Thomas Bartholin mentions the case of a poor woman of Paris who perished from spontaneous combustion, no part of the body remaining but the skull and fingers. John Henry Cahausen describes the burning of a Polish gentleman by flames which issued from his throat, and John Christ Sturmius mentions several cases; among others, a nobleman of Courtant, in which the patients were destroyed by flames issuing from their stomachs. According to John De Viana the perspiration of the wife of Doctor Treilos, physician to the Cardinal de Boga, Archbishop of Toledo, was of such an inflammable nature, that when her shifts were saturated with the exudation, and exposed to a current of air they spontaneously ignited, and shot forth flames like grains of gunpowder.
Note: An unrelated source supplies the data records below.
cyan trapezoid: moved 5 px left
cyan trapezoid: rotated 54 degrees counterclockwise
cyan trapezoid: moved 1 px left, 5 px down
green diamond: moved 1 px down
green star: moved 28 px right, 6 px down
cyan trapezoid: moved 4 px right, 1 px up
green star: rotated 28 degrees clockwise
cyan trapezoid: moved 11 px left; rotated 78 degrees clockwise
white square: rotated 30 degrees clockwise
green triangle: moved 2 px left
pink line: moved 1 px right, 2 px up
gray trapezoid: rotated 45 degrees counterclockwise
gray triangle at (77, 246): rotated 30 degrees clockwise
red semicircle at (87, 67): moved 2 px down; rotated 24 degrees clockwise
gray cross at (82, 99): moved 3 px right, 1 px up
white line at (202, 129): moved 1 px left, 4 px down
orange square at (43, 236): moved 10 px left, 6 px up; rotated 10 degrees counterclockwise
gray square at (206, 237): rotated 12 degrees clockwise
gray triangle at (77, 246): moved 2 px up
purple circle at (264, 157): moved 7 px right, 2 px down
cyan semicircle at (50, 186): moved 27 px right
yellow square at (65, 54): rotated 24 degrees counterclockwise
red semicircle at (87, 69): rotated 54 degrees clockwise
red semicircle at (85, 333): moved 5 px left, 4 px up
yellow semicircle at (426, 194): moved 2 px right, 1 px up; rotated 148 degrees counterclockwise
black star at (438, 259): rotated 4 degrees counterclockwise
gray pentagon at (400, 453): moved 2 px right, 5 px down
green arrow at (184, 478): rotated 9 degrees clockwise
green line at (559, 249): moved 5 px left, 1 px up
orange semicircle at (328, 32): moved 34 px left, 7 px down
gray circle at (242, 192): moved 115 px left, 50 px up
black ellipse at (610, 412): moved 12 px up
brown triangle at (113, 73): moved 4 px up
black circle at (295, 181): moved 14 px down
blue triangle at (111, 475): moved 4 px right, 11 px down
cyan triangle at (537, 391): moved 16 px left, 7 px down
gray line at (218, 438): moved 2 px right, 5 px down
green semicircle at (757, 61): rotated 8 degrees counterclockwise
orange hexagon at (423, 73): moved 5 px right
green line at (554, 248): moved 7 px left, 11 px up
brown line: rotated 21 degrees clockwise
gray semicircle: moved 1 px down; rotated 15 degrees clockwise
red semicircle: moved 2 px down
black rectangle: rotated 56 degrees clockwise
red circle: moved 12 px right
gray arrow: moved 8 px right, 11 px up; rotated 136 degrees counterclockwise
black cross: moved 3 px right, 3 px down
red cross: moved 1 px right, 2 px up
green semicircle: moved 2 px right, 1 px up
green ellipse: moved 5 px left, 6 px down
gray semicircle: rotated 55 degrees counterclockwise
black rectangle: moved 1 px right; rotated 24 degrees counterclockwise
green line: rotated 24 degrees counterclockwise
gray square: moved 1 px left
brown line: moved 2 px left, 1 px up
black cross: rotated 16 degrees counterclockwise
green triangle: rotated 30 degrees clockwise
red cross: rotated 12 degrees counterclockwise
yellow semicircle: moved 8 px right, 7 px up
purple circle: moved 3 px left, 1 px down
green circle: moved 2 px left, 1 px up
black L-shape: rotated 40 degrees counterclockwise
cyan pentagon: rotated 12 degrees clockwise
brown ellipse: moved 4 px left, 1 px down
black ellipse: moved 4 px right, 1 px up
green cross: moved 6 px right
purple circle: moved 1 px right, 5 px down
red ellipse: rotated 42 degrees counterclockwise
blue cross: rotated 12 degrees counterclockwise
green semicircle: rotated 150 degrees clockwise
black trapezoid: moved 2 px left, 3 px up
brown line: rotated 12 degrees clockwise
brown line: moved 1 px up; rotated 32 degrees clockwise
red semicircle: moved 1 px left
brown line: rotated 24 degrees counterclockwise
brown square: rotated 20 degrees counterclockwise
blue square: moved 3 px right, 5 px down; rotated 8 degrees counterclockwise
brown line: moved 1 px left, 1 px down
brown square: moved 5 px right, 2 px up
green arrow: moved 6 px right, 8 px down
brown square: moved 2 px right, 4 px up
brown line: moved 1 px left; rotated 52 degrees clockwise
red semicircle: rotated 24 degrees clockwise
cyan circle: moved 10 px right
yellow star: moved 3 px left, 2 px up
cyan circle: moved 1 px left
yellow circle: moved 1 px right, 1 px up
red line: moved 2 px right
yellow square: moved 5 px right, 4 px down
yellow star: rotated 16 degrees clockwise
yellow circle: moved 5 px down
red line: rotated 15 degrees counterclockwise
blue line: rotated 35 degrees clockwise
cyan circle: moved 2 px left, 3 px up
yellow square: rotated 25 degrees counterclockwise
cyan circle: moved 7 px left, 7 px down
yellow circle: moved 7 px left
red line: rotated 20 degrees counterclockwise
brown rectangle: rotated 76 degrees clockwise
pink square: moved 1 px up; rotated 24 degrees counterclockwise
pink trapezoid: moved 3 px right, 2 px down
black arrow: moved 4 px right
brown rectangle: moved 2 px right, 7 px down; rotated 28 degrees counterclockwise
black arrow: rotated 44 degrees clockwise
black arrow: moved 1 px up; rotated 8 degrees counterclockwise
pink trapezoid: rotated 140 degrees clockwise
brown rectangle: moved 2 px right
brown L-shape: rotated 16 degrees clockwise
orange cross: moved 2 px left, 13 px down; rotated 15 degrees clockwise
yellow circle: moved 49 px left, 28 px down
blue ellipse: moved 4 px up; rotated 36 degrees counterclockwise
Peter Borelli relates the case of a peasant whose under-clothing took fire, whether laid up in a box or exposed to the air, and whether wet or dry, as if it were made of patent fuse. The most remarkable case of spontaneous combustion on record is undoubtedly that of the Countess Cornelia Zangari and Bandi, of Casena, the greater part of her body was reduced to ashes, the legs only remaining untouched. The case is minutely described by the Reverend Joseph Bianchini. Hardly less extraordinary was the case of Grace Pitt, who fell a victim to this combustible state of body at Ipswich, being found one morning by her daughter, "appearing like a block of wood, burning with a glowing fire, without flame."